When pollution shut down the northeastern city of Harbin early this week, the blanket of smoke didn’t just worry residents who struggled to see where they were driving in their cars (some crashed). Industrialists, whose factories are a primary source of pollution in the region, were no doubt wringing their hands. After one of the most polluted winters on record, dubbed the “airpocolypse” in January, the government has vowed to scale back on industry such as steel production, especially in Hebei province, which surrounds Beijing. For companies such as China Oriental Group (0581.HKG) and Shougang Concord International Enterprise (0697.HKG), both of which have large steel plants in the province, the news sounds potentially disastrous. Not necessarily. Beijing’s crackdown will hit the small players in the market, which tend to be more serious polluters. In Shougang Concord’s case, the factory is a model for clean operations, said Helen Lau, a senior commodities analyst at UOB Kay Hian in Hong Kong. “Concord is actually selling [pollution credits] to other companies in the area,” she said on Thursday. The state-owned company makes shipping plates with Korean shipbuilder Hyundai Heavy (9540.KRX), an area of the market that is improving this year, Lau noted. China Oriental partners with ArcelorMittal (MT.NYSE, MT.AMS), the world’s biggest steel company, on construction materials. For investors that have wiped the soot off their computer screens, the companies look like bright spots in an industry that has underperformed for the past three years.
Time to get busy at China Mobile
Just because you’re the biggest, doesn’t mean you’re the best. That must be what China Mobile (CHL.NYSE, 0941.HKG), with its more than 755 million customers, is thinking this week with its third-quarter profits down 8.8% compared to the same time last year, the biggest decline in 14 years. The company’s 3G services, four years after deployment, still don’t make enough money. At the same time, Tencent’s (0700.HKG) WeChat smartphone messaging app continues to cannibalize China SMS revenues. A recovery for the world’s largest mobile services provider is still not in sight, analysts said. However, a strong launch into 4G services would help. “We argue the rapid shift toward TD-LTE (4G) should provide a powerful revenue uplift,” said Tucker Grinnan, regional head of telecom and media research at HSBC in Hong Kong. The company is expected to start commercial operations by the end of the year. It’d better hurry up. It also wouldn’t hurt to strike a deal with Apple (APPL.NASDAQ) to sell its new iPhones. Investors will note that both 4G and the sleek Apple phones will be make-or-break deals for China Mobile’s performance in 2014.
A China probe does damage
In one of the starkest losses on the China market in the third quarter of the year, China sales of drugs and vaccines at GlaxoSmithKline (GSK.LON) fell 61%. The country constitutes just 4% of GSK’s business. Still, global profits were down 12% between July and September. At the time of reporting on Thursday, the company’s share price had sunk nearly 2% following the announcement a day earlier. The turbulence is a testament to the damage a probe brought on by one of China’s regulators can do to a firm’s sales. In June, a Chinese investigation accused the UK-based company of bribing doctors to sell pharmaceuticals in the China market. Four months later the impact has surpassed analysts’ expectations. Deutsche Bank reportedly called GSK’s China conundrum “dire.” Conversely, the third quarter of the year was especially kind to some of China’s biggest drugmakers, although there isn’t necessarily a correlation with GSK’s woes. On October 11, Guangzhou Baiyunshan Pharmaceutical Holdings (0874.HKG) traded at its highest price ever, US$4.78. That was after a merger with – and a name change from – Guangzhou Pharmaceutical. Now the company is trading at nearly 40 time its price-to-earnings ratio. Investors shouldn’t forget that 60 foreign drug companies are under investigation in China. Chinese firms still lack the technology to fill the gap should China sales at other Western pharmaceuticals go south. However, an increasing amount of prescriptions will be left for more capable firms such as Guangzhou Baiyunshan to fill.

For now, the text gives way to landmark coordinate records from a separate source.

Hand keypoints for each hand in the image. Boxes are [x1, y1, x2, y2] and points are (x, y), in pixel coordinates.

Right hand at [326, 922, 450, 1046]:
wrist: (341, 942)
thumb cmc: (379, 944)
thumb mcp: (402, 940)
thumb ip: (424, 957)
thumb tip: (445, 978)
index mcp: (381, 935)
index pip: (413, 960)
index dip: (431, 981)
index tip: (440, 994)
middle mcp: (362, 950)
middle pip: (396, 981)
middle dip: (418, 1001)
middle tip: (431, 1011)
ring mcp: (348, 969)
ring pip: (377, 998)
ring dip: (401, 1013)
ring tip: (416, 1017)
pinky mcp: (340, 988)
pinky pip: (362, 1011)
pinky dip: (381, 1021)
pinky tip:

After Bank of Chongqing started a shortened roadshow on Wednesday in Hong Kong, China Huirong Financial Holdings will look to raise up to US$110 million just five days later. Bank of Chongqing is the first mainland bank to list in three years. It is seeking to raise US$593 million. Suzhou-based Huirong Financial focuses on lending to small and medium enterprise, a rapidly growing market in China.